Arora’s Algorithm for Euclidean TSP

Theorem (Arora, 1998): For $n$ points in the Euclidean plane, TSP has a PTAS with running time $O(n\log^{O(1/\varepsilon)} n)$.

Key Idea: Randomized partitioning of the plane into squares and “portals”. The optimal route passing through the portals approximates any route. Dynamic programming over quadrants gives an exact solution for the “portal” TSP.

PTAS for Scheduling Problems

$P||C_{max}$: $n$ jobs on $m$ machines. Minimize makespan (completion time of all jobs).

LPT (Longest Processing Time First): $4/3$-approximation.

PTAS (Hochbaum-Shmoys, 1987): Split into “long” (processing time

gt; \varepsilon \cdot OPT$) and “short”.

There are at most $1/\varepsilon$ “long” jobs $\rightarrow$ exhaustive search over their assignments in $O((m+1)^{1/\varepsilon}) = O(m^{1/\varepsilon})$ (exponential in $1/\varepsilon$, but polynomial in $n$). “Short” jobs are added greedily. $(1+\varepsilon)$-approximation in $O(n + m^{1/\varepsilon})$.

Practical significance: for $\varepsilon = 0.1$ time is $O(n + m^{10})$. For $n = 1000$, $m = 5$: $5^{10} \approx 10^7$—seconds!

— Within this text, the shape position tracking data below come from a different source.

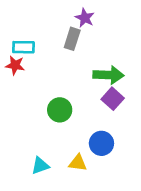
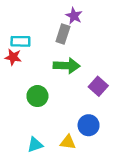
green arrow: (108, 75) -> (67, 66), moved
green circle: (60, 110) -> (37, 96), moved

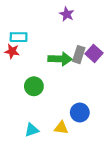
gray rectangle: (63, 34) -> (79, 55), moved
purple square: (98, 86) -> (94, 53), moved

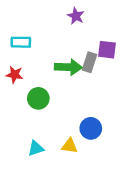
red star: (12, 51) -> (15, 75), moved
purple square: (94, 53) -> (107, 50), moved, turned -35

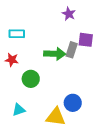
purple star: (76, 16) -> (69, 14), moved
yellow triangle: (70, 146) -> (56, 117), size x1.5
cyan triangle: (36, 148) -> (19, 110), moved

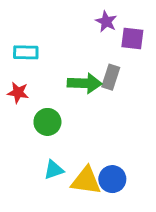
purple square: (86, 40) -> (132, 38), moved
blue circle: (73, 103) -> (112, 179), moved
cyan triangle: (19, 110) -> (54, 170), moved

For $\varepsilon = 0.01$: $5^{100} \approx 10^{70}$—unrealistic. No FPTAS for $P||C_{max}$ (APX-hard).

Idea of PTAS on the Knapsack Example

The PTAS for knapsack is based on rounding and dynamic programming:

1. Round the values $c_i' = \left\lfloor c_i \cdot K / c_{max} \right\rfloor$ with suitable $K = \varepsilon \cdot c_{max}/n$
2. Solve the rounded problem via DP by value (not by weight): $O(n^2\cdot K) = O(n^3/\varepsilon)$
3. Guarantee: $ALG \geq (1-\varepsilon) \cdot OPT$

This is FPTAS—polynomial in both $n$ and $1/\varepsilon$.

Metric TSP and Christofides' Algorithm

Christofides’ Algorithm (1976) for metric TSP gives a 1.5-approximation:

1. Build a minimum spanning tree $T$ (MST)
2. Find a minimum perfect matching $M$ on vertices of odd degree in $T$
3. Join $T \cup M$ into an Eulerian cycle
4. Shortcut to a Hamiltonian cycle, skipping repeated vertices

For 40 years, this was the best-known guarantee. In 2020, Karlin-Klein-Garcia-Garbulovich improved it to $1.5 - 10^{-36}$—tiny, but epochal.

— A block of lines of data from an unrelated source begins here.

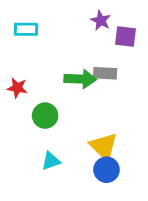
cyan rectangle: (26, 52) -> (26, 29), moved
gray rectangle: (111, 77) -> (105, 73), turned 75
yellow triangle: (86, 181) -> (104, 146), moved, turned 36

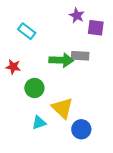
cyan rectangle: (26, 29) -> (27, 31), moved, turned 36
yellow triangle: (104, 146) -> (62, 108), moved

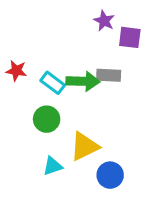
cyan rectangle: (27, 31) -> (53, 83), moved
red star: (13, 67) -> (16, 71), moved
yellow triangle: (62, 108) -> (84, 146), turned 50

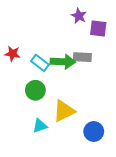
blue circle: (110, 175) -> (94, 132), moved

Impossibility for General TSP

For non-metric TSP (without triangle inequality) no constant-factor approximation exists if $P \neq NP$. Proof: even the recognition problem “is there a Hamiltonian cycle” is NP-complete, and any $\rho$-approximation algorithm would solve it.

Applications

PTAS is used in network design ($k$-MST, Steiner tree), project scheduling (job shop scheduling), packing (Bin Packing—APTAS by Karagiannis), geometric problems (Euclidean TSP—PTAS by Arora).